Il s’agit, dit-elle, de « rendre à l’enfant moi sa mémoire », en contant et en commentant l’histoire d’une petite fille victime précoce d’abus sexuels, et qui porte en elle des décennies durant le poids de la culpabilité.
- En effet, la barque est chargée : la mère, les déménagements successifs, la cousine elle aussi victime, la révélation mais la solitude malgré cela, et le chien Zouzou qui lui aussi l’évite, l’école Steiner, les relations amoureuses qui ont pour fonction de rassurer l’enfant brisée, le refus de la sexualité, le mariage sans désir. Les tentatives multiples et vaines pour guérir : la permaculture qui transforme la merde en or, le développement personnel, la force qui permet d’affirmer « même pas mal » et l’effondrement parce que « mal trop mal. »
Points forts
L’éclairage est au cœur de ce dispositif théâtral : avec la musique, il créé des poches d’ombres secrètes, des cirques lumineux qui permettent à la parole intime de se lover et de se déployer tout à la fois.
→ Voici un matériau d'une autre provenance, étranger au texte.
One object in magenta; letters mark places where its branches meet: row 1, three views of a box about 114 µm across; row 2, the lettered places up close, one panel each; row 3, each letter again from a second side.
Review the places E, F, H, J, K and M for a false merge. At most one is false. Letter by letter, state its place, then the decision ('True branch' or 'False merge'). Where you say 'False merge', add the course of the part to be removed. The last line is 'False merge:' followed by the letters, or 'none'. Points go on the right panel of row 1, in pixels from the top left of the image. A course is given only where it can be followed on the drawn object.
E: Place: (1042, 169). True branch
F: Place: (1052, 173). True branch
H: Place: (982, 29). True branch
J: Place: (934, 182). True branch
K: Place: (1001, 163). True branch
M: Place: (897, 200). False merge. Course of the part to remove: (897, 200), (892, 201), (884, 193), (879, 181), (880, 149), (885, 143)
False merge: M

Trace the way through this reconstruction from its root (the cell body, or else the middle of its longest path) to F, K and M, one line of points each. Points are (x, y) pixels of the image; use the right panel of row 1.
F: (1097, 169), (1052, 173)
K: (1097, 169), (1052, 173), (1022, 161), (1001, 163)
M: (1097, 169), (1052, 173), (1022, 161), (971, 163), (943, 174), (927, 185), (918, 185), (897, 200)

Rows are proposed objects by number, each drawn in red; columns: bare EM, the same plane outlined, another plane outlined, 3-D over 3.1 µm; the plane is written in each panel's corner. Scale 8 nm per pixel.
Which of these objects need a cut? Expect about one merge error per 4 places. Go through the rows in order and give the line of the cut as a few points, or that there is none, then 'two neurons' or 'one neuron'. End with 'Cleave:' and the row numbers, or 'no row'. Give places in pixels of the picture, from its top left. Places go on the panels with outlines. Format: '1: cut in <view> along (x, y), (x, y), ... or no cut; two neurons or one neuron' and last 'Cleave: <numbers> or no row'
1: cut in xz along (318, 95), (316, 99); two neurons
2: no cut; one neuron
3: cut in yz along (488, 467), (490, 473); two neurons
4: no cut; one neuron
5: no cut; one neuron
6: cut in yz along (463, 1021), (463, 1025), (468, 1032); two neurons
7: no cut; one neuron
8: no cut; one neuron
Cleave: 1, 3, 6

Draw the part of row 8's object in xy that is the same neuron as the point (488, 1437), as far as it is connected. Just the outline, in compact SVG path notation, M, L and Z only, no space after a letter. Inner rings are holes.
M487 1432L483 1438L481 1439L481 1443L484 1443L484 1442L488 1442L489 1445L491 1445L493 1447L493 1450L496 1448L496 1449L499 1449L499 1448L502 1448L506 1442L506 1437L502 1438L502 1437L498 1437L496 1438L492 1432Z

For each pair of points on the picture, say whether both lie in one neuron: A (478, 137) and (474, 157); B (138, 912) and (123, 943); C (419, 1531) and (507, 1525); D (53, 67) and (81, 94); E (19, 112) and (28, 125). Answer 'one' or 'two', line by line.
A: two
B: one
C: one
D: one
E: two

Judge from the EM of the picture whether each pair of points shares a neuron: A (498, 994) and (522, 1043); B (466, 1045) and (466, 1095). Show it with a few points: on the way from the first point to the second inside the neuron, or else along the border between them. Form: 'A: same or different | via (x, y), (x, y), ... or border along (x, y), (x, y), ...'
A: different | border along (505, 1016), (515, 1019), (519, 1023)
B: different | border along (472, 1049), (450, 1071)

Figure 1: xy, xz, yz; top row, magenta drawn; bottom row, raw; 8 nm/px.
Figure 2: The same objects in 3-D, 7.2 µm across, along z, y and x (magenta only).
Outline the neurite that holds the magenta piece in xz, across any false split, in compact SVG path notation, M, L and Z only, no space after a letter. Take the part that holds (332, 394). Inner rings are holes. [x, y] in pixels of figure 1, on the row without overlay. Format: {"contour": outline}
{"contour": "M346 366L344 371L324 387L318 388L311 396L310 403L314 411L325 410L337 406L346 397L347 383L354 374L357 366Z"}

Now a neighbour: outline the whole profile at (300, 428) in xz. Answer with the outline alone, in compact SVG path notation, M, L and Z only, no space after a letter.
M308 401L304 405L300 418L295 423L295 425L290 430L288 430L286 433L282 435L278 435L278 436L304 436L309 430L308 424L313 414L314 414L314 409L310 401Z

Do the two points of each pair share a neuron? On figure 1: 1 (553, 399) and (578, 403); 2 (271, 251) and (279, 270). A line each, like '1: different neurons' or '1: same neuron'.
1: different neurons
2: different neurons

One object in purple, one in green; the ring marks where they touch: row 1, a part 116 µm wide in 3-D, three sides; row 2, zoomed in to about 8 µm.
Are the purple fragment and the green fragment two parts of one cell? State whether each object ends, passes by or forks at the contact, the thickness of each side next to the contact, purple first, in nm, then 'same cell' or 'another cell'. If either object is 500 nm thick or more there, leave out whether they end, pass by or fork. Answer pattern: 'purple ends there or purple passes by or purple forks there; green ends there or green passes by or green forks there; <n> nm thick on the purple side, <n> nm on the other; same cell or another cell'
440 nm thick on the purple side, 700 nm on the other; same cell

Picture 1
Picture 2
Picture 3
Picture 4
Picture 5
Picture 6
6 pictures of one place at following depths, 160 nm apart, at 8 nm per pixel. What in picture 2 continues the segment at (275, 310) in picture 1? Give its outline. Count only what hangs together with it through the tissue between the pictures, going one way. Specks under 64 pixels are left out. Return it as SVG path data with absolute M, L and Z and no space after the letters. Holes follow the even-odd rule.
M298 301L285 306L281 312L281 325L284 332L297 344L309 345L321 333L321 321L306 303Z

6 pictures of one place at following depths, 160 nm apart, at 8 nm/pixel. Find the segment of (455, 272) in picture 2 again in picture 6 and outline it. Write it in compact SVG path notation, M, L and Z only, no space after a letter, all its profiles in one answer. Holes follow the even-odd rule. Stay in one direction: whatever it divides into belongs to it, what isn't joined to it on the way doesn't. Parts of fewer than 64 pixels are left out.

Le texte ciselé, net et limpide, brutal et frais à la fois est comme ponctué par le maniement des petits objets que la comédienne extirpe des replis de son vêtement, et qui évoquent avec poésie et subtilité les personnages de l’histoire.
Quelques réserves
- Difficile de formuler des réserves. Peut-être pourrait-on dire que les choix musicaux ne sont pas d’une folle originalité, mais ils marquent aussi sans doute les étapes d’une vie.
Encore un mot...
Holy shit ! est une œuvre utile, et pas seulement pour les victimes d’inceste ou de violences sexuelles. Parce qu’il est vrai que, malgré la multiplication des livres et des films sur le sujet, dès qu’il s’agit de parler des violences sexuelles dont les enfants sont des victimes, l’embarras continue souvent de régner, le silence de peser ou, à l’inverse, l’hystérie médiatique brouille les pistes. Notamment sur la question de l’orgasme, évoqué pour la quasi-première fois dans un témoignage de victime, cet orgasme irrépressible et inoubliable qui creuse le gouffre de la culpabilité et de la honte.
Ce “déshabillage“ drôle, poignant, ironique et cru refuse de réduire l’individu au rôle de victime. Il n’est pas seulement courageux, il est beau et salubre, parce qu’il n’épargne aucune des prétendues recettes permettant la guérison, mais aussi parce qu’il dit que ces histoires-là ne sont pas seulement l’affaire des individus mais celles du “monde extérieur“, c’est-à-dire de tous.
Une phrase
« Les emmerdes c’est nourrissant. »
« J’ai 12 ans et mes seins poussent : je leur dis d’aller pousser ailleurs, ça ne marche pas. »
- « J’ai tout essayé pour guérir, tout ce qui croisait ma route, avec une seule obsession : réparer ce qui avait été cassé, nettoyé ce qui avait été sali, échapper à ce vide-là. Ce qui est drôle c’est que j’ai toujours su que j’étais brisée, en miettes. Mais je ne sentais rien. J’ai toujours su dire : « tu sais, moi avec ce qui m’est arrivé, c’est comme si j’étais dissociée, ouais je suis pas là, absente, perdue dans le néant, occupée à retrouver les morceaux de moi et à mettre la main sur la meilleure colle. Ouais, j’ai essayé plein de colles, mais plein ! »
L'auteur
Autrice, metteuse en scène, chanteuse et comédienne, enseignante de théâtre, Sarah Marcuse s’est formée aux arts du cirque et au théâtre contemporain et cela se voit sur scène.
- Elle écrit des pièces et des chansons (Holy Shit ! ; La graine, la fleur et l’oranger ; Lul, une histoire d'amour ; L'invisible chemin ; Maybe), adapte des textes pour la scène, conçoit des projets pluridisciplinaires et pratique le Seule en scène.